Reporters Without Borders expressed concern today for press freedom in northwestern Argentina after recent threats and censorship efforts, including some criminal acts. They showed the serious problems of journalists there who chose to speak freely, especially about local authorities, it said.
“Despite generally satisfactory press freedom in Argentina, many local media in La Rioja and Salta provinces still face more or less direct reprisals from local and provincial officials they criticise or else yield to attacks against them or threats to withdraw government advertising,” the worldwide press organisation said. “We hope these problems will be quickly resolved and the attacks punished.”
José Luis Campillay, editor of the privately-owned weekly Chilecito, in the town of the same name, told Reporters Without Borders that one of his journalists who wrote a front-page exposé of fraud by provincial governor Luis Beder Herrera, got threatening anonymous phone calls on 9 November, 48 hours after the report came out. His car was damaged by a brick and tampered with and a warning message left, which later appeared again when his home was damaged. Campillay said local authorities were “trying to make us bend but we're sticking to what we've reported.”
Néstor Bosetti, head of the privately-owned station Radio Fénix, in the provincial capital of the same name, told Reporters Without Borders that the mother of one of his columnists, Ximena Marenco, had received telephone threats in late October and the station had been “politically persecuted.” The authorities had effectively censored the paper in the last week of November by suspending official advertising, a key revenue source for local radio stations.
Bosetti said the government was trying to “smear” the station and its staff and the provincial security and justice minister had accused him of having links with drug smugglers. “The government doesn't like it that people are allowed to say what they want on our programmes,” he said.

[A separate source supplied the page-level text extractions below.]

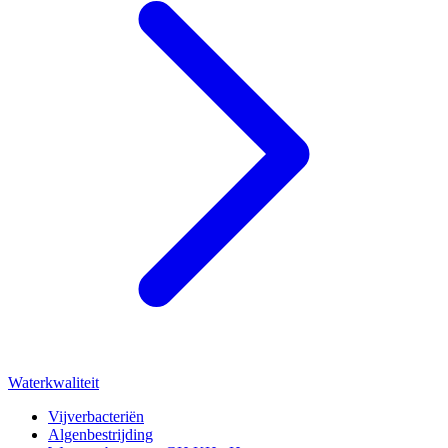
Waterkwaliteit
Vijverbacteriën
Algenbestrijding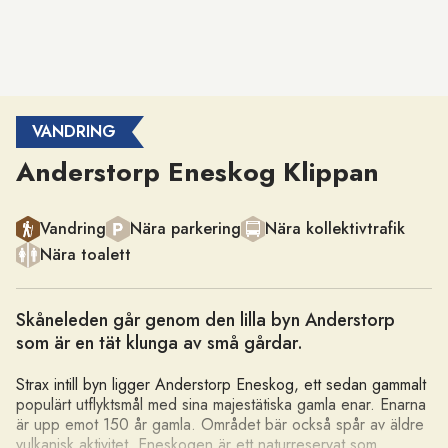
VANDRING
Anderstorp Eneskog Klippan
Kategori
Vandring
Nära parkering
Nära kollektivtrafik
Nära toalett
Skåneleden går genom den lilla byn Anderstorp
som är en tät klunga av små gårdar.
Strax intill byn ligger Anderstorp Eneskog, ett sedan gammalt
populärt utflyktsmål med sina majestätiska gamla enar. Enarna
är upp emot 150 år gamla. Området bär också spår av äldre
vulkanisk aktivitet. Eneskogen är ett naturreservat som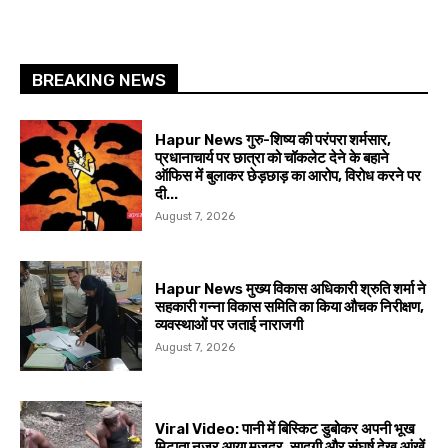
BREAKING NEWS
Hapur News गुरु-शिष्य की परंपरा शर्मसार,
प्रधानाचार्य पर छात्रा को चॉकलेट देने के बहाने
ऑफिस में बुलाकर छेड़छाड़ का आरोप, विरोध करने पर
दी...
August 7, 2026
Hapur News मुख्य विकास अधिकारी श्रुति शर्मा ने
सहकारी गन्ना विकास समिति का किया औचक निरीक्षण,
व्यवस्थाओं पर जताई नाराजगी
August 7, 2026
Viral Video: पानी में बिस्किट डुबोकर अपनी भूख
मिटाता नजर आया मजदूर, सादगी और संघर्ष देख आंखें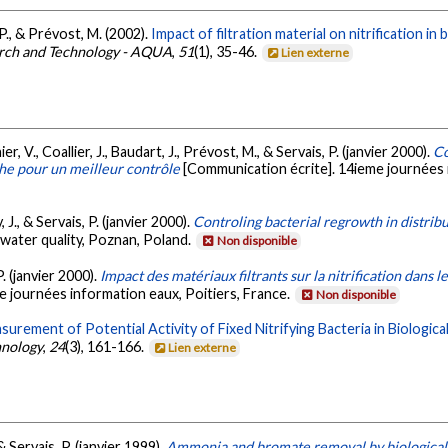
 P., & Prévost, M. (2002).
Impact of filtration material on nitrification in 
arch and Technology - AQUA
,
51
(1), 35-46.
Lien externe
r, V., Coallier, J., Baudart, J., Prévost, M., & Servais, P. (janvier 2000).
Co
che pour un meilleur contrôle
[Communication écrite]. 14ieme journées i
, J., & Servais, P. (janvier 2000).
Controling bacterial regrowth in distrib
 water quality, Poznan, Poland.
Non disponible
P. (janvier 2000).
Impact des matériaux filtrants sur la nitrification dans l
e journées information eaux, Poitiers, France.
Non disponible
surement of Potential Activity of Fixed Nitrifying Bacteria in Biologica
hnology
,
24
(3), 161-166.
Lien externe
& Servais, P. (janvier 1999).
Ammonia and bromate removal by biological f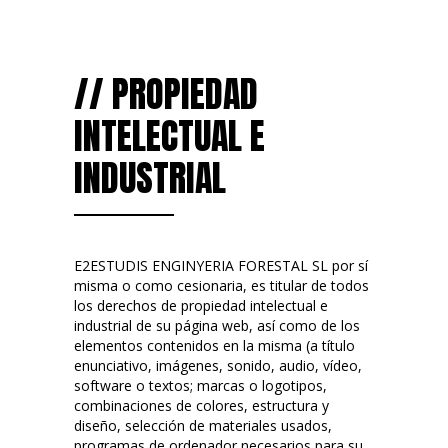
// PROPIEDAD
INTELECTUAL E
INDUSTRIAL
E2ESTUDIS ENGINYERIA FORESTAL SL por sí
misma o como cesionaria, es titular de todos
los derechos de propiedad intelectual e
industrial de su página web, así como de los
elementos contenidos en la misma (a título
enunciativo, imágenes, sonido, audio, vídeo,
software o textos; marcas o logotipos,
combinaciones de colores, estructura y
diseño, selección de materiales usados,
programas de ordenador necesarios para su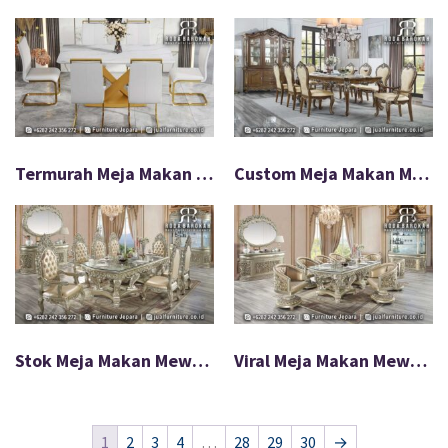
Termurah Meja Makan Mewah Stainless Untuk Dapur FS-920
Custom Meja Makan Mewah Jati Mudah Rakit FS-919
Stok Meja Makan Mewah Braventa Mudah Pasang FS-918
Viral Meja Makan Mewah Ivoretta Untuk Villa FS-917
1
2
3
4
…
28
29
30
→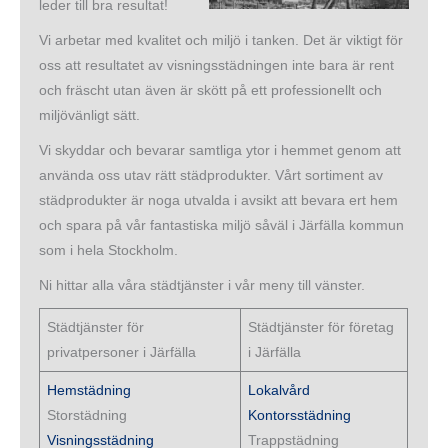
leder till bra resultat!
Vi arbetar med kvalitet och miljö i tanken. Det är viktigt för
oss att resultatet av visningsstädningen inte bara är rent
och fräscht utan även är skött på ett professionellt och
miljövänligt sätt.
Vi skyddar och bevarar samtliga ytor i hemmet genom att
använda oss utav rätt städprodukter. Vårt sortiment av
städprodukter är noga utvalda i avsikt att bevara ert hem
och spara på vår fantastiska miljö såväl i Järfälla kommun
som i hela Stockholm.
Ni hittar alla våra städtjänster i vår meny till vänster.
Städtjänster för
Städtjänster för företag
privatpersoner i Järfälla
i Järfälla
Hemstädning
Lokalvård
Storstädning
Kontorsstädning
Visningsstädning
Trappstädning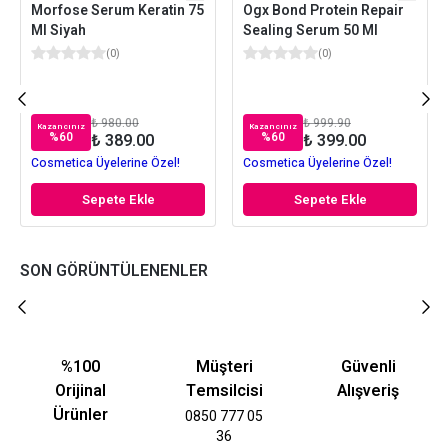
Morfose Serum Keratin 75
Ogx Bond Protein Repair
Ml Siyah
Sealing Serum 50 Ml
(
0
)
(
0
)
₺ 980.00
₺ 999.90
Kazancınız
Kazancınız
%
60
%
60
₺ 389.00
₺ 399.00
Cosmetica Üyelerine Özel!
Cosmetica Üyelerine Özel!
Sepete Ekle
Sepete Ekle
SON GÖRÜNTÜLENENLER
%100
Müşteri
Güvenli
Orijinal
Temsilcisi
Alışveriş
Ürünler
0850 777 05
36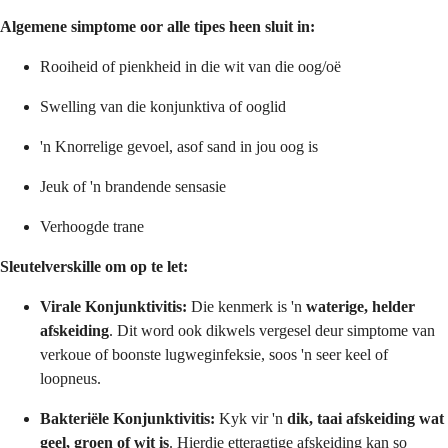
Algemene simptome oor alle tipes heen sluit in:
Rooiheid of pienkheid in die wit van die oog/oë
Swelling van die konjunktiva of ooglid
'n Knorrelige gevoel, asof sand in jou oog is
Jeuk of 'n brandende sensasie
Verhoogde trane
Sleutelverskille om op te let:
Virale Konjunktivitis:
Die kenmerk is 'n
waterige, helder
afskeiding
. Dit word ook dikwels vergesel deur simptome van
verkoue of boonste lugweginfeksie, soos 'n seer keel of
loopneus.
Bakteriële Konjunktivitis:
Kyk vir 'n
dik, taai afskeiding wat
geel, groen of wit is
. Hierdie etteragtige afskeiding kan so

An attempt was made to burn down the offices of Radio Uno, in the town of Joaquín V. González, in the far-northwestern province of Salta, on the night of 26 November, according to the Argentine Journalists Forum (Fopea). Station owner Daniel Barboza, who lives with his family in the same building, surprised two people who fled leaving behind petrol cans after setting fire to the premises, causing 20,000 pesos (€4,600) of damage. He said the attack was was linked to the station's strong criticism of the owner of another local radio station. He complained that provincial authorities, who he had alerted, had not given him support.

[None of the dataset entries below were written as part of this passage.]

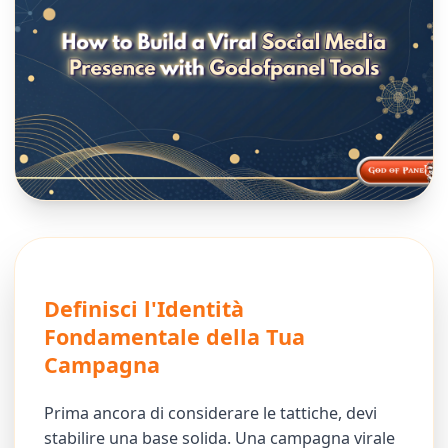
Definisci l'Identità
Fondamentale della Tua
Campagna
Prima ancora di considerare le tattiche, devi
stabilire una base solida. Una campagna virale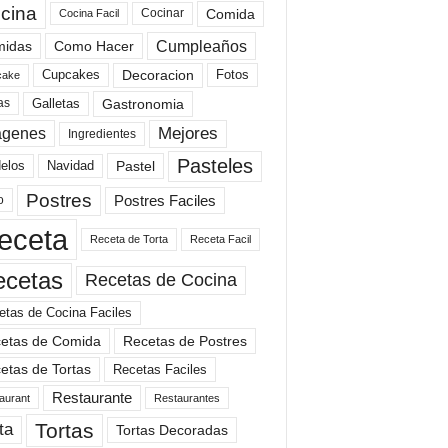
cina
Comida
Cocinar
Cocina Facil
Cumpleaños
idas
Como Hacer
Cupcakes
Fotos
Decoracion
cake
Gastronomia
as
Galletas
Mejores
agenes
Ingredientes
Pasteles
elos
Navidad
Pastel
Postres
Postres Faciles
o
eceta
Receta de Torta
Receta Facil
ecetas
Recetas de Cocina
etas de Cocina Faciles
etas de Comida
Recetas de Postres
etas de Tortas
Recetas Faciles
Restaurante
aurant
Restaurantes
Tortas
ta
Tortas Decoradas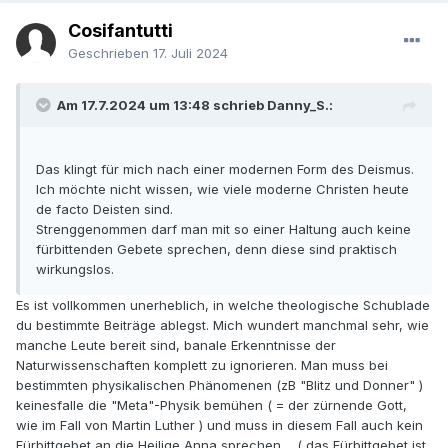
Cosifantutti
Geschrieben
17. Juli 2024
Am 17.7.2024 um 13:48 schrieb Danny_S.:
Das klingt für mich nach einer modernen Form des Deismus.
Ich möchte nicht wissen, wie viele moderne Christen heute
de facto Deisten sind.
Strenggenommen darf man mit so einer Haltung auch keine
fürbittenden Gebete sprechen, denn diese sind praktisch
wirkungslos.
Es ist vollkommen unerheblich, in welche theologische Schublade
du bestimmte Beiträge ablegst. Mich wundert manchmal sehr, wie
manche Leute bereit sind, banale Erkenntnisse der
Naturwissenschaften komplett zu ignorieren. Man muss bei
bestimmten physikalischen Phänomenen (zB "Blitz und Donner" )
keinesfalle die "Meta"-Physik bemühen ( = der zürnende Gott,
wie im Fall von Martin Luther ) und muss in diesem Fall auch kein
Fürbittgebet an die Heilige Anna sprechen.... ( das Fürbittgebet ist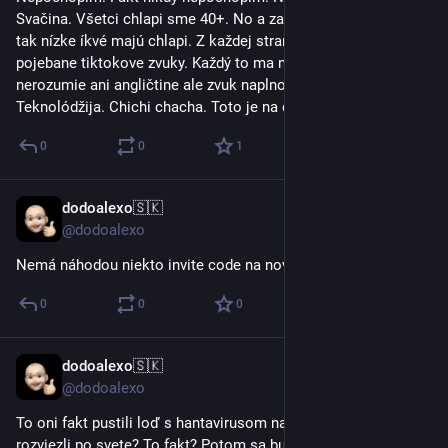
Svačina. Všetci chlapi sme 40+. No a začalo tiktok štúdio. To 
tak nízke íkvé majú chlapi. Z každej strany sa prekrikujú tie 
pojebane tiktokove zvuky. Každý to ma nahlas. Nikto z nich 
nerozumie ani angličtine ale zvuk naplno. Ó nou nou nou. 
Teknolódžija. Chichi chacha. Toto je na diazepam.
0
0
1
dodoalexo🇸🇰
13. 5.
@dodoalexo
Nemá náhodou niekto invite code na novú socku W?
0
0
0
dodoalexo🇸🇰
11. 5.
@dodoalexo
To oni fakt pustili loď s hantavirusom na pevninu? A ľudí z nej 
rozviezli po svete? To fakt? Potom sa budú čudovať keď to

After two journalists of the Buenos Aires economic daily El Cronista, Enrique Llamas de Madariaga and Julio Villalonga, were physically attacked on 24 October by TV station owner Daniel Vila, federal deputy Diana Beatriz Conti (of the ruling Justicialist Party) presented a draft resolution in the Chamber of Deputies on 24 October to protect journalists. “We don't yet have agreement about this,” she told Reporters Without Borders. “Party disputes are holding it up.”